I want this film, What’s In The Heart Can’t Be Taken, to do three things:
1. Improve the quality of life among American Indians, especially as it relates to health disparities, and to promote pride for the rich history that Indians possess. In brief, I want this film to provide a step towards greater sovereignty for Indian peoples.I also hope to raise the awareness of the numerous ways American Indians are organizing and creating remarkable programs to help restore balance and health to their communities. Donald Warne, MD, MPH, Lakota Oglala, has noted that spreading word of these various models through this film will help inspire other tribal leaders to create models of their own.

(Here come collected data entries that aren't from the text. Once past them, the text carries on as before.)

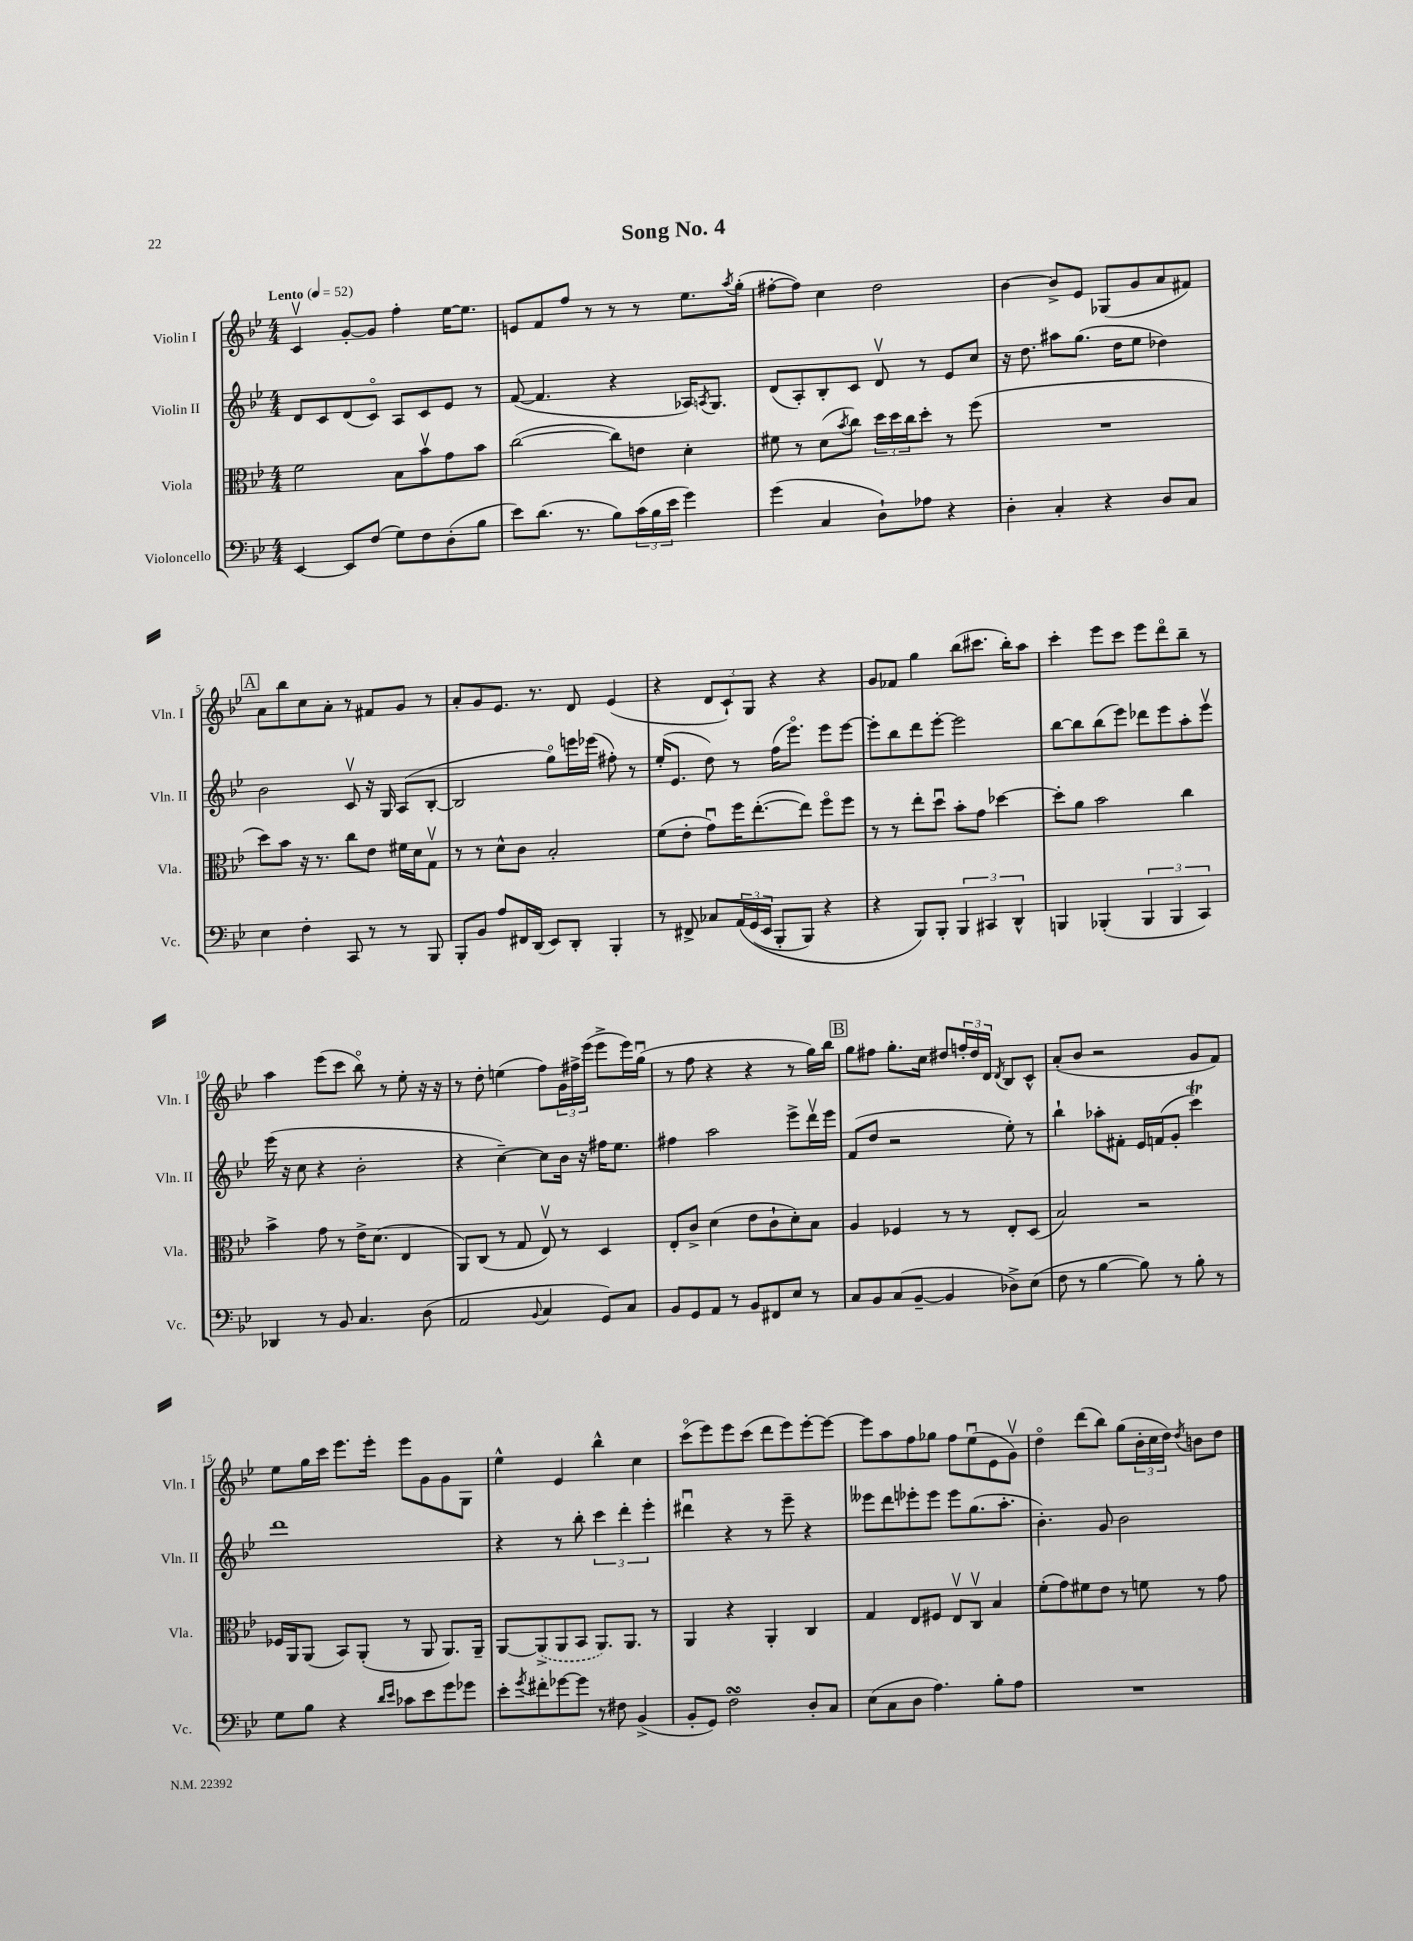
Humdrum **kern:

**kern	**kern	**kern	**kern
*staff4	*staff3	*staff2	*staff1
*clefF4	*clefC3	*clefG2	*clefG2
*k[b-e-]	*k[b-e-]	*k[b-e-]	*k[b-e-]
*M4/4	*M4/4	*M4/4	*M4/4
*MM52	*MM52	*MM52	*MM52
[4EE-	2f	8d	4cv
.	.	8c	.
8EE-]	.	(8d	[8g'
(8F	.	8co)	8g]
8G)	8B-	8A	4ff'
8F	8b-v	8c	.
(8D'	8g	8e-	[16ee-
.	.	.	8.ee-]
8B-	8b-	8r	.
=	=	=	=
8e-)	([2cc	([8f	8e
(8.d	.	4.f]	8f
.	.	.	8ff
8.r	.	.	.
.	.	.	8r
8B-)	8cc])	4r	8r
(24c	8e	.	8r
24B-	.	.	.
24e-	.	.	.
4g)	4d'	16A-)	8.ee-
.	.	8qA	.
.	.	8.G	.
.	.	.	8qaa
.	.	.	(16gg'
=	=	=	=
(4g	8f#	(8d	[8ff#'
.	8r	8A')	8ff#])
4C	(8d	8B-'	4cc
.	8qb-	.	.
.	8cc)	8c	.
8D`)	24dd	8dv	2dd
.	24dd	.	.
.	24cc	.	.
8A-	8dd'	8r	.
4r	8r	8e-	.
.	(8ff	8cc	.
=	=	=	=
4D'	1r	16r	[4b-
.	.	8.dd	.
4C'	.	8aa#	8b-^]
.	.	(8.gg	8e-
4r	.	.	(8G-
.	.	16dd	.
.	.	8ee-	8g
8D	.	4dd-)	8a
8C	.	.	8f#)
=	=	=	=
4E-	8dd)	2b-	8a
.	8b-	.	8bb-
4F'	16r	.	8cc
.	8.r	.	.
.	.	.	8a'
8CC	8cc	8cv	8r
8r	8e-	16r	8f#
.	.	16G	.
8r	16f#	(8A	8g
.	16d	.	.
8BBB-	8Gv	[8B-'	8r
=	=	=	=
8BBB-'	8r	2B-]	8a'
8BB-	8r	.	8g
8A	8d^^	.	8.e-
16FF#	8c	.	.
(16DD	.	.	8.r
8EE-)	2B-'	8ggo)	.
8DD'	.	16eee	8d
.	.	(16eee-	.
4BBB-'	.	8ff#')	(4e-
.	.	8r	.
=	=	=	=
8r	(8f	(16ee-'	4r
.	.	8.e-	.
8FF#^	8e-'	.	.
8C-	8gu)	8dd)	12d
.	.	.	12c`)
&(24AA	16ff	8r	.
(24GG	.	.	12G
.	([8.ee-'	.	.
24EE-	.	.	.
8BBB-'	.	(16ff	4r
.	.	8.eee-o)	.
8BBB-)	8ee-])	.	.
4r	8ffo	8eee-	4r
.	8ff	[8eee-	.
=	=	=	=
4r	8r	8eee-']	8g
.	8r	8bb-	8f-
8BBB-&)	8ee-'	8ddd	4gg
8BBB-'	8ddu	[8eee-'	.
6BBB-	8b-'	2eee-]	(8bb-
.	8g	.	8.ccc#
6CC#	.	.	.
.	[4dd-	.	.
.	.	.	16bb-')
6DD^^	.	.	.
.	.	.	8aa
=	=	=	=
4BBB	8dd-']	[8bb-	4ccc'
.	8a	8bb-]	.
(4BBB-'	2b-	(8bb-	8eee-
.	.	8eee-)	8ccc
6BBB-	.	8ddd-	8eee-
.	.	8eee-	8dddo
6BBB-	.	.	.
.	4cc	8aa'	8bb-~
6CC)	.	.	.
.	.	8eee-v	8r
=	=	=	=
4DD-	4b-^	(16eee-	4aa
.	.	16r	.
.	.	8cc	.
8r	8g	4r	(8eee-
8BB-	8r	.	8ccc
4.C	16e-^	2b-'	8bb-o)
.	(8.d	.	.
.	.	.	8r
.	4E-	.	8ee-'
(8D	.	.	16r
.	.	.	16r
=	=	=	=
2AA	8AA)	4r	8r
.	(8C	.	8dd'
.	8r	[4cc~)	(4ee
.	8G	.	.
8qqBB-	.	.	.
4C	8E-v)	8cc]	8ff)
.	8r	16b-	24g
.	.	.	24ff#^
.	.	16r	.
.	.	.	(24eee-
8GG)	4D	16ff#	8eee-^
.	.	8.ee-	.
8C	.	.	16eee-)
.	.	.	(16ggu
=	=	=	=
8BB-	8E-'	4ff#	8r
8GG	8c^	.	8ff
8AA	(4d	2aa	4r
8r	.	.	.
8BB-	8e-	.	4r
8FF#	8c`	.	.
8E-	8d')	8eee-^	8r
8r	8B-	16dddv	16gg)
.	.	16eee-	16bb-
=	=	=	=
8C	4A	(8f	8gg
8BB-	.	8dd	8ff#
(8C	4F-	2r	8.gg'
[8BB-~	.	.	.
.	.	.	16cc
4BB-]	8r	.	8dd#
.	8r	.	24ff'
.	.	.	24dd#
.	.	.	24d
.	.	.	8qd
8D-^)	8E-'	8ee-')	8B-
(8E-	(8D	8r	8c^^
=	=	=	=
8F	2B-)	4bb-`	(8a'
8r	.	.	8b-
[4B-	.	8aa-'	2r
.	.	8f#'	.
8B-])	2r	16e-	.
.	.	(16f	.
8r	.	8g'	.
8B-'	.	4ccc)	8g
8r	.	.	8f)
=	=	=	=
8G	16F-	1ddd	8ee-
.	16AA	.	.
8B-	(8AA	.	16gg
.	.	.	16ccc
4r	8BB-)	.	8.eee-
.	(8AA'	.	.
.	.	.	16eee-'
16qqd	.	.	.
16qqe-	.	.	.
8c-	8r	.	8eee-
8e-	8AA	.	8g
8g	8.AA)	.	8g
8g-	.	.	8G
.	16AA~	.	.
=	=	=	=
8e-'	[8AA	4r	4ee-^^
8qg	.	.	.
8f#'	(8AA^]	.	.
[8g-	8AA	8r	4e-
8g-]	8BB-	8bb-'	.
8r	8.AA)	6ccc	4bb-^^
8F#	.	.	.
.	.	6ddd'	.
.	8.AA	.	.
(4BB-^	.	.	4cc
.	.	6eee-'	.
.	8r	.	.
=	=	=	=
8BB-'	4AA	4ddd#u	(8ccco
8GG)	.	.	8eee-)
2F	4r	4r	8eee-
.	.	.	(8ccc
.	4AA'	8r	8ddd
.	.	8eee-~	8eee-)
8D'	4C	4r	[8eee-'
8C	.	.	8eee-_
=	=	=	=
(8E-	4G	8eee--	8eee-]
8C	.	8ddd	8aa
8D	8E-	8eee-'	8ff
4.A)	8F#	8eee-	8gg-
.	8E-v	8eee-	8ff
.	8Cv	(8.gg	(8ee-u
8B-'	4B-	.	8e-
.	.	8.aa'	.
8A	.	.	8gv)
=	=	=	=
1r	(8f'	4.b-')	4ddo
.	8g)	.	.
.	8f#	.	(8ddd
.	8e-	8g	8bb-)
.	8r	2b-	(8gg
.	8f	.	24b-'
.	.	.	24cc
.	.	.	24dd)
.	.	.	8qdd
.	8r	.	8b
.	8g	.	8dd
==	==	==	==
*-	*-	*-	*-
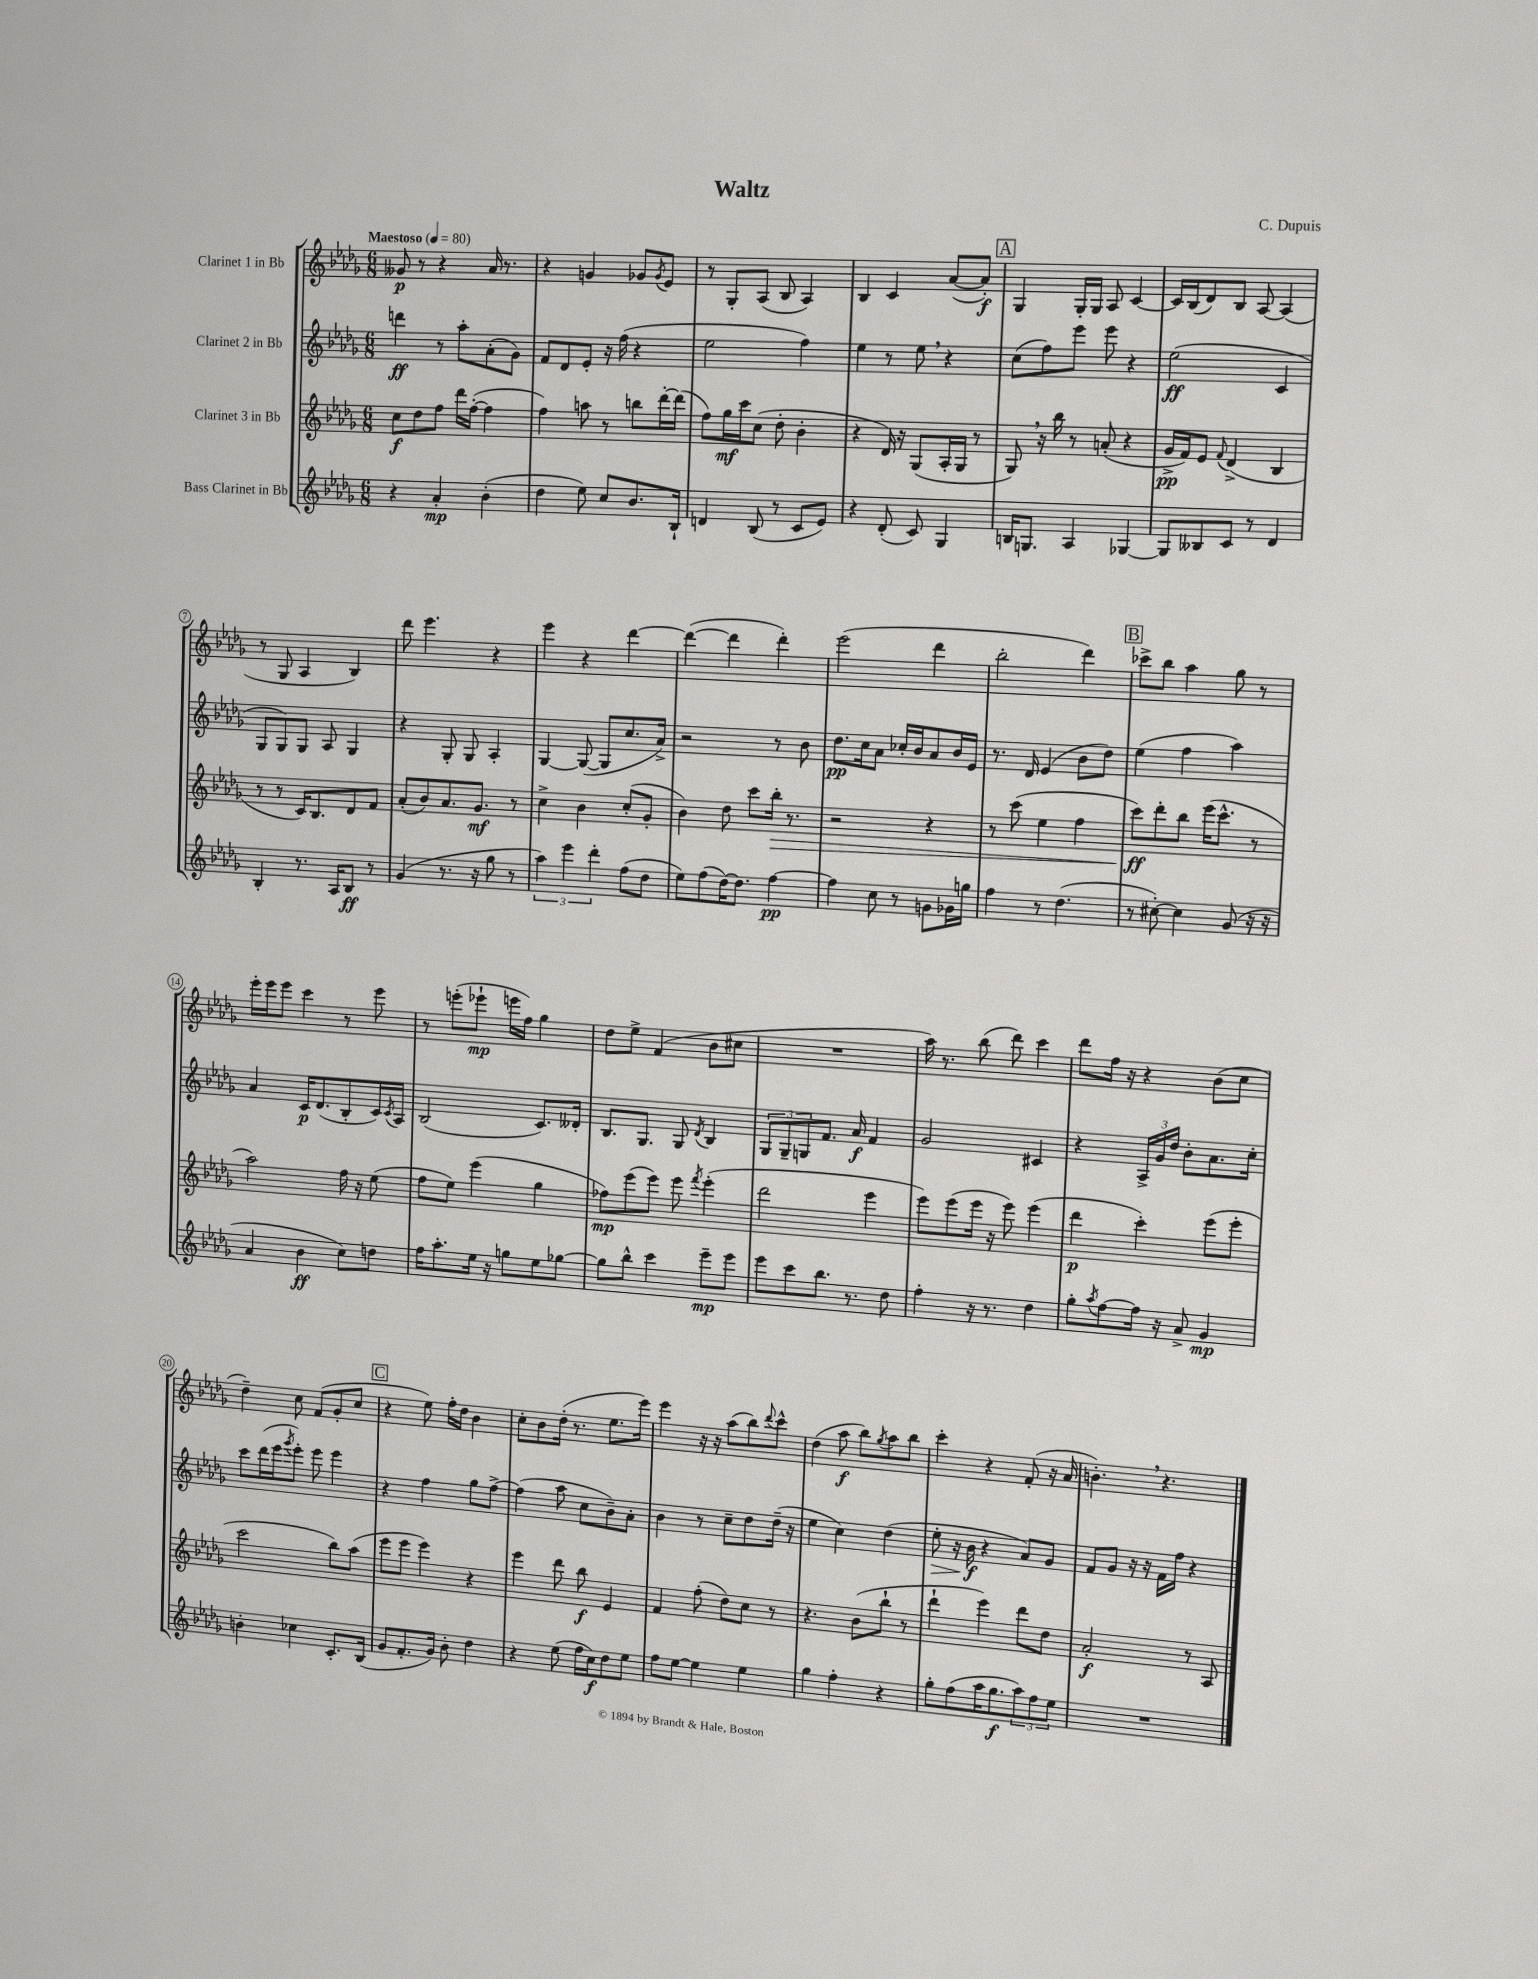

It is my intention for the film to have an educational outreach program that will facilitate its dissemination among groups that will benefit from the information. These groups include: Tribal, State, and Federal Departments of Health, members of Congress both at the state and federal levels, and the education system in general, from fourth grade through graduate training.
2. Illuminate the magnificent gifts and wisdom of Native American philosophy with special focus on the Lakota Medicine Wheel. With its commitment to sustainability in all directions, the Lakota Medicine Wheel offers a key to our salvation as we face global warming, species extinction, the shame of knowing that millions of people are living in total misery on less than a dollar a day, and the ways in which we have all—inadvertently and otherwise—participated in the destruction of the world we love.
3. Reveal the truth of our country’s beginning as a path to a new course of stability in the 21st century.
I am privileged to be a development officer working to raise money for the Medicine Wheel Foundation, an organization created by Dr. Warne, to help eliminate the huge disparities in health and healthcare among American Indians. A significant portion of the proceeds from this film will go specifically toward a scholarship fund for American Indian students to go to their own medical school—American Indian School of Health Sciences, a project of Dr. Warne, which will be located in the greater Phoenix metropolitan area on Tribal land.